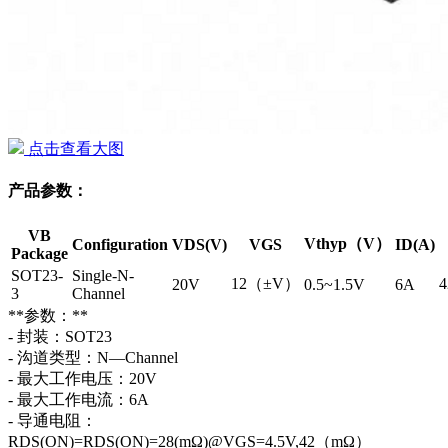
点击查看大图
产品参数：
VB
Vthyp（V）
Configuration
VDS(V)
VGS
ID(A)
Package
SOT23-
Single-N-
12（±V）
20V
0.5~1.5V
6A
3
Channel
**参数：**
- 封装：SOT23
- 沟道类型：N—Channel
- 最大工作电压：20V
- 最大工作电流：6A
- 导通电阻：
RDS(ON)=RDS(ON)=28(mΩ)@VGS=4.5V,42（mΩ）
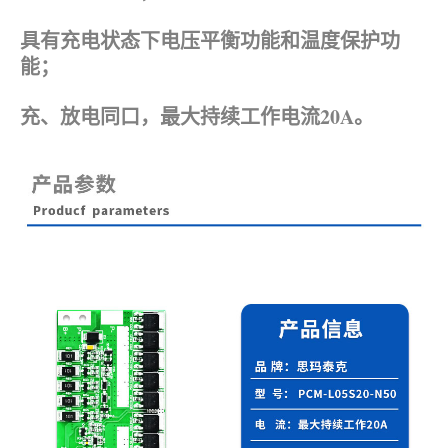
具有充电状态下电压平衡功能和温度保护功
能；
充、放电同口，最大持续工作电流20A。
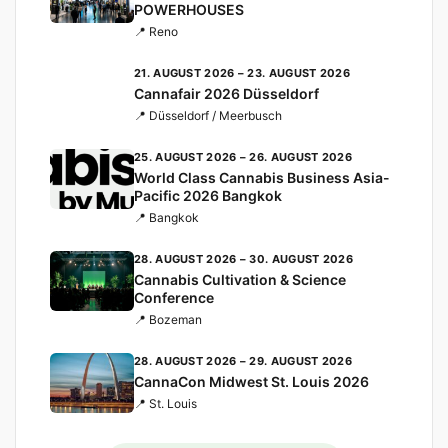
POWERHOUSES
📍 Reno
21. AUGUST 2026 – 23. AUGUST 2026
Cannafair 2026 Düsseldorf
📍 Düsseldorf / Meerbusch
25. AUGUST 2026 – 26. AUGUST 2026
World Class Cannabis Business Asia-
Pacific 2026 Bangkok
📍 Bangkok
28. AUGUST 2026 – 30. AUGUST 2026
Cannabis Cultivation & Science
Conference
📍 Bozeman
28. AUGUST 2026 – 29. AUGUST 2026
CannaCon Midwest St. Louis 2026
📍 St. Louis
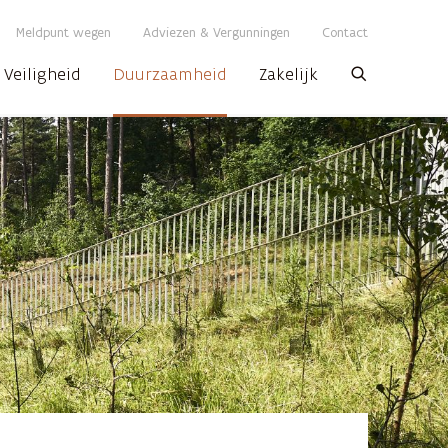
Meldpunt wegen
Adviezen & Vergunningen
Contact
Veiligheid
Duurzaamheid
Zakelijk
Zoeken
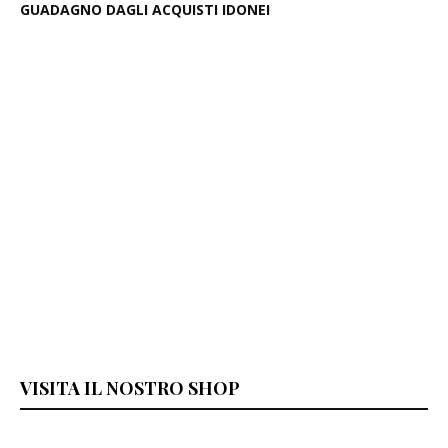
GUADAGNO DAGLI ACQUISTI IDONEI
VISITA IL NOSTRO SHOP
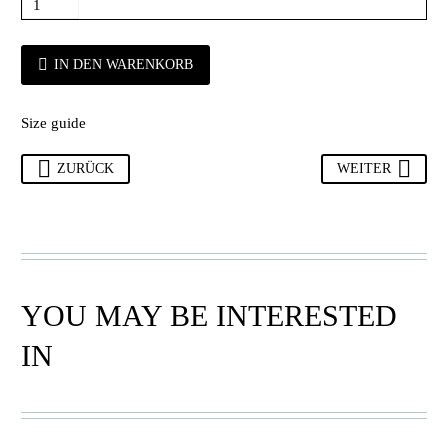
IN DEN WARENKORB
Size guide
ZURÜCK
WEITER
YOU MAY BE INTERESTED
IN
--
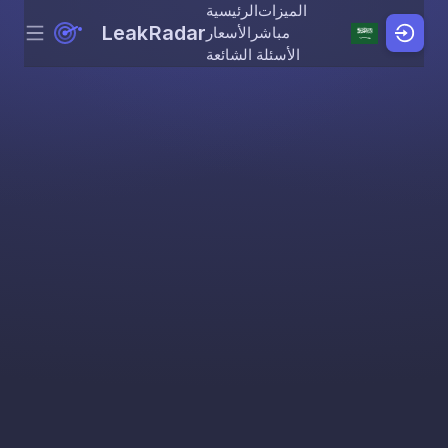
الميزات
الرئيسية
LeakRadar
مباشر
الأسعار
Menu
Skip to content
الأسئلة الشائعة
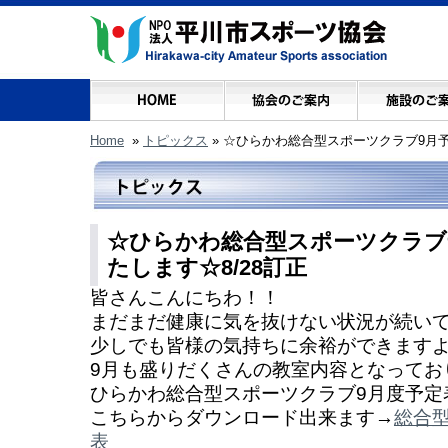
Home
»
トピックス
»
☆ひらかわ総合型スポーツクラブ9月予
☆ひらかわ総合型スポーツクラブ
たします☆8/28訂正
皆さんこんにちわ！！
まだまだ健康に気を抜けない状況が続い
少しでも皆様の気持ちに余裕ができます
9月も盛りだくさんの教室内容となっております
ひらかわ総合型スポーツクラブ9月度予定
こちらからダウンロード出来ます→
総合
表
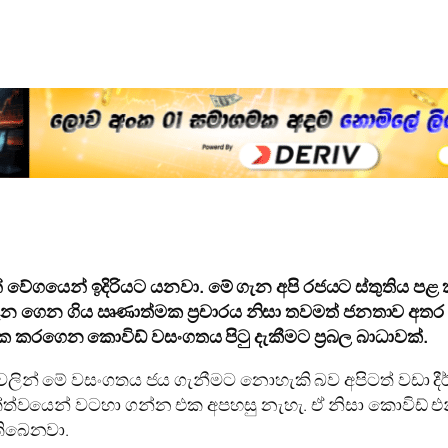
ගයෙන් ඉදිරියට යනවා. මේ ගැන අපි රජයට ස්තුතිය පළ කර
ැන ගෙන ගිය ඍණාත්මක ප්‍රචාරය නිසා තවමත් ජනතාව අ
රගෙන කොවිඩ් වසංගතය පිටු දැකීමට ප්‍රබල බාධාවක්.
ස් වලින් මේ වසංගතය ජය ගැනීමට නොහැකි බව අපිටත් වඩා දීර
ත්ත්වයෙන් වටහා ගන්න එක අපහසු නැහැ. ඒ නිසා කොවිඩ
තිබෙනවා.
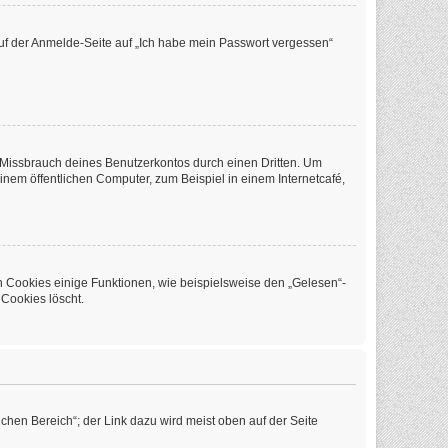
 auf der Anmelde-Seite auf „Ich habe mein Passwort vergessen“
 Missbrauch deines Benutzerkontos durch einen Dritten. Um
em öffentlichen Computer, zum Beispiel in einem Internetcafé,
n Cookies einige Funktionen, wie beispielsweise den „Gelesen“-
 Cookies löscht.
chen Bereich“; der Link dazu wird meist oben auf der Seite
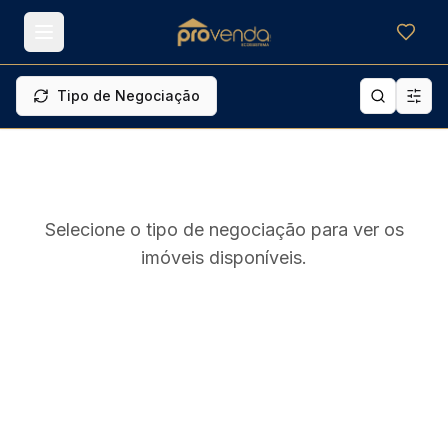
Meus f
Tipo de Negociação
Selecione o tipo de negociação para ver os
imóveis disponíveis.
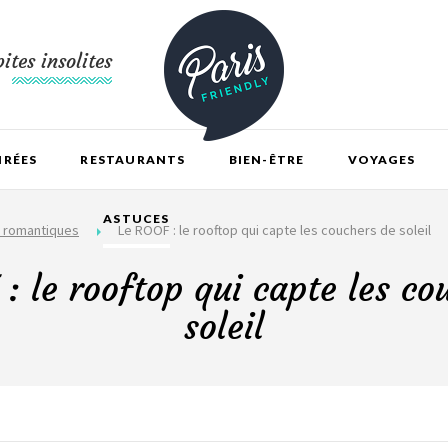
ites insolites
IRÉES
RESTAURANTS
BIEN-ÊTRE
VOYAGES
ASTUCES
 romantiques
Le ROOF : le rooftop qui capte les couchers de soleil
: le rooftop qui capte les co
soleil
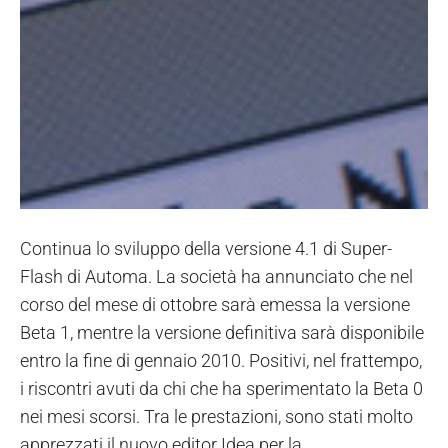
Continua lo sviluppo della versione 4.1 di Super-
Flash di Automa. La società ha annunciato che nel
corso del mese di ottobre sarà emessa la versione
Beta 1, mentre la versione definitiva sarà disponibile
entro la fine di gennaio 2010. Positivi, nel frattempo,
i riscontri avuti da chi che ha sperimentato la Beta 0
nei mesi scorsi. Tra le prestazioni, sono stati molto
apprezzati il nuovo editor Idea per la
--
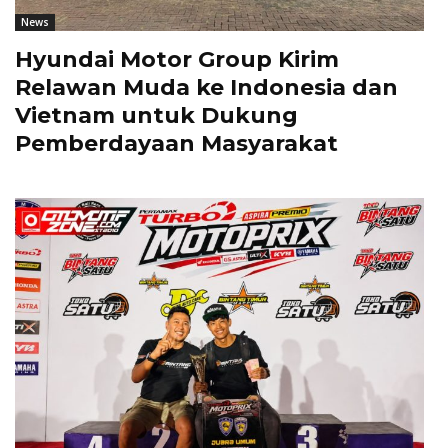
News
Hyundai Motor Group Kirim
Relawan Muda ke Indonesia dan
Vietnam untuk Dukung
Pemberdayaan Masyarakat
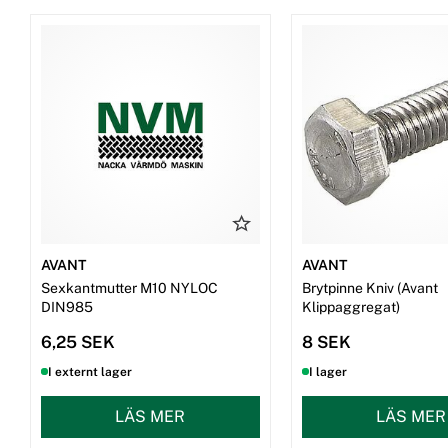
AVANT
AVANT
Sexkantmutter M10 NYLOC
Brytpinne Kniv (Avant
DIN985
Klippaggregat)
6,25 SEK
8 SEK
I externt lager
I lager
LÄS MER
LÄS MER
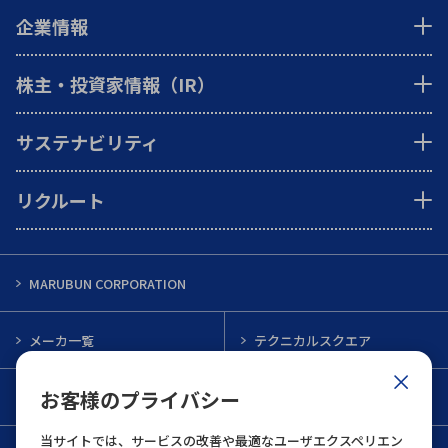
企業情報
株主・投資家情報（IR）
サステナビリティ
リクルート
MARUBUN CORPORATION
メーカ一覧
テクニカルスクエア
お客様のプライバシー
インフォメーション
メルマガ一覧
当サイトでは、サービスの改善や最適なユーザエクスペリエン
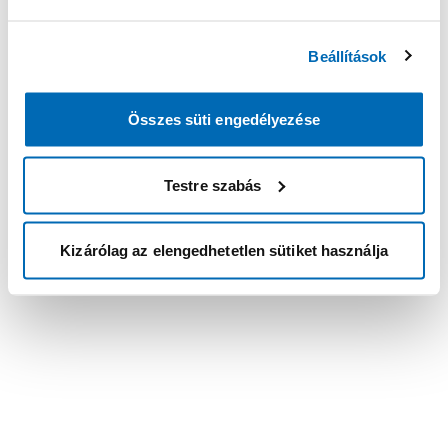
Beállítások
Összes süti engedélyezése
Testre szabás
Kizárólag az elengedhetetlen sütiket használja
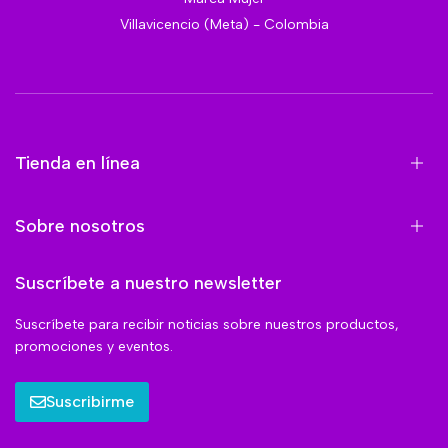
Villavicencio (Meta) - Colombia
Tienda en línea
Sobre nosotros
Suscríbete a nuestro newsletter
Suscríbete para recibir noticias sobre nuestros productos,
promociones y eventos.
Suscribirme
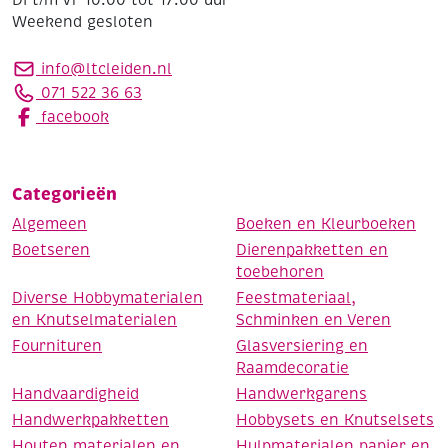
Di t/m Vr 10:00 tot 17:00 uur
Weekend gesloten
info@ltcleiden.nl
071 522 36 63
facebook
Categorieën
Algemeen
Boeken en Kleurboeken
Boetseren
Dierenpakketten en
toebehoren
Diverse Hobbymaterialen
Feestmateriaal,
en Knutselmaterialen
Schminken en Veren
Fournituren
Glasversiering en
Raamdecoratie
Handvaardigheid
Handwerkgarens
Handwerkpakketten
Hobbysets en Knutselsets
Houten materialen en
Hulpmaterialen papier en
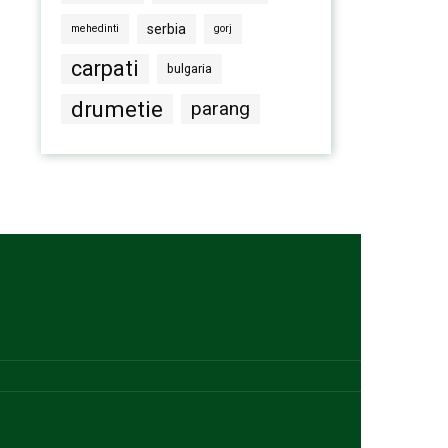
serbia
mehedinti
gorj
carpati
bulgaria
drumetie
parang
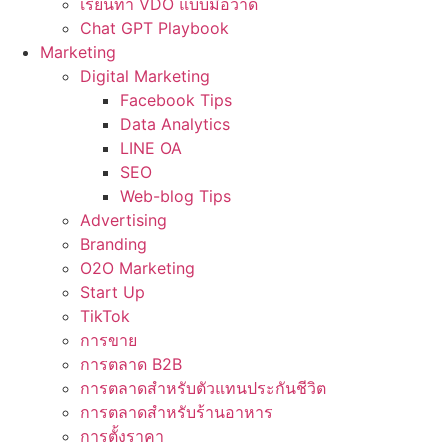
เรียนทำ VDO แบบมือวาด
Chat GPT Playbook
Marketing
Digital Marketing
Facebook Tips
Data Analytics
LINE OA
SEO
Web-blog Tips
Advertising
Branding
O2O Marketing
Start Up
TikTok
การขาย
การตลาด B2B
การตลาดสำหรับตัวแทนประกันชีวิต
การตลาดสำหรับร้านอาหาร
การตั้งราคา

§ **Task to complete**: Can you rewrite the part of the listing that opens with the line containing "Beállítások" and closes with the line containing "Suscribirme", putting "boletín" in place of "newsletter" and changing nothing else? Leave the pictures out of your answer.

§ **Exercise result**:
Beállítások
Összes süti engedélyezése
Testre szabás
Kizárólag az elengedhetetlen sütiket használja
Villavicencio (Meta) - Colombia
Tienda en línea
Sobre nosotros
Suscríbete a nuestro boletín
Suscríbete para recibir noticias sobre nuestros productos,
promociones y eventos.
Suscribirme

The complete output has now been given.